## Objetivo
Reproduce sin ningún cambio todo lo que va desde la línea de los registros que contiene «Look at this» hasta el final de los registros, con ambos extremos incluidos.
● ● ● ●
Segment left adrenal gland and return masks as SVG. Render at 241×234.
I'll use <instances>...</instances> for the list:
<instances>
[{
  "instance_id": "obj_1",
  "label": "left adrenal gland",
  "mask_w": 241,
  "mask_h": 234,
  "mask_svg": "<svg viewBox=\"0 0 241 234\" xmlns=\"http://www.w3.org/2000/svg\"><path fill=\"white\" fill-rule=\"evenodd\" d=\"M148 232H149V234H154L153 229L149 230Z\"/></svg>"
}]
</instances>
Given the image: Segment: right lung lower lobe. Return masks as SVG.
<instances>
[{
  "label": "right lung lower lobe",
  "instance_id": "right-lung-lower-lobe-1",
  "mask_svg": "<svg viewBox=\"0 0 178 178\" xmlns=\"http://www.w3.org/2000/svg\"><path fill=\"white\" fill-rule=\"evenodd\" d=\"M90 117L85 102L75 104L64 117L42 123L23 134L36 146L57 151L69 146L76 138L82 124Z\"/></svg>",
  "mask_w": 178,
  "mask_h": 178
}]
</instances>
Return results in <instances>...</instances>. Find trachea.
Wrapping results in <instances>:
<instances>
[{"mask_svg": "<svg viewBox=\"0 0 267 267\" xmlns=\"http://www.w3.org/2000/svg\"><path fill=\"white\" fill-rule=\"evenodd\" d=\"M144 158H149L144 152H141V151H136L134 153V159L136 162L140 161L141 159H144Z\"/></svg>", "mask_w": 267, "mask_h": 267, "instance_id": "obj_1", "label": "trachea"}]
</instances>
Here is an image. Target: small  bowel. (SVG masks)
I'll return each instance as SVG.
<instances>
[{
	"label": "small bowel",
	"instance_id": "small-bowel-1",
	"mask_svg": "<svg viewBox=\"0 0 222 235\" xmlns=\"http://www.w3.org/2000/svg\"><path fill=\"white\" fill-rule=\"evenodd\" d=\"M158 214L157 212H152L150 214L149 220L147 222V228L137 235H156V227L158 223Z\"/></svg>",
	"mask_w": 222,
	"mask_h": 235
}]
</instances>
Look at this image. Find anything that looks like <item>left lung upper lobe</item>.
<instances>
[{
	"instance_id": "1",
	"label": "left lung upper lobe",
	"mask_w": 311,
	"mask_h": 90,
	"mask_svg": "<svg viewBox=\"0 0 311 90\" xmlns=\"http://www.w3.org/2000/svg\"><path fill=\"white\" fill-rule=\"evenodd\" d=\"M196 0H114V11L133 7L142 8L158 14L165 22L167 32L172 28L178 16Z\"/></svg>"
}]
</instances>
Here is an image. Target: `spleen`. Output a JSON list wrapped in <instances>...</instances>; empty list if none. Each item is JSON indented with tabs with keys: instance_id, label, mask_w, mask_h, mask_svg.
● ● ● ●
## Respuesta del ejercicio
Look at this image. Find anything that looks like <item>left lung upper lobe</item>.
<instances>
[{
	"instance_id": "1",
	"label": "left lung upper lobe",
	"mask_w": 311,
	"mask_h": 90,
	"mask_svg": "<svg viewBox=\"0 0 311 90\" xmlns=\"http://www.w3.org/2000/svg\"><path fill=\"white\" fill-rule=\"evenodd\" d=\"M196 0H114V11L133 7L142 8L158 14L165 22L167 32L172 28L178 16Z\"/></svg>"
}]
</instances>
Here is an image. Target: `spleen`. Output a JSON list wrapped in <instances>...</instances>; empty list if none. Each item is JSON indented with tabs with keys: instance_id, label, mask_w, mask_h, mask_svg.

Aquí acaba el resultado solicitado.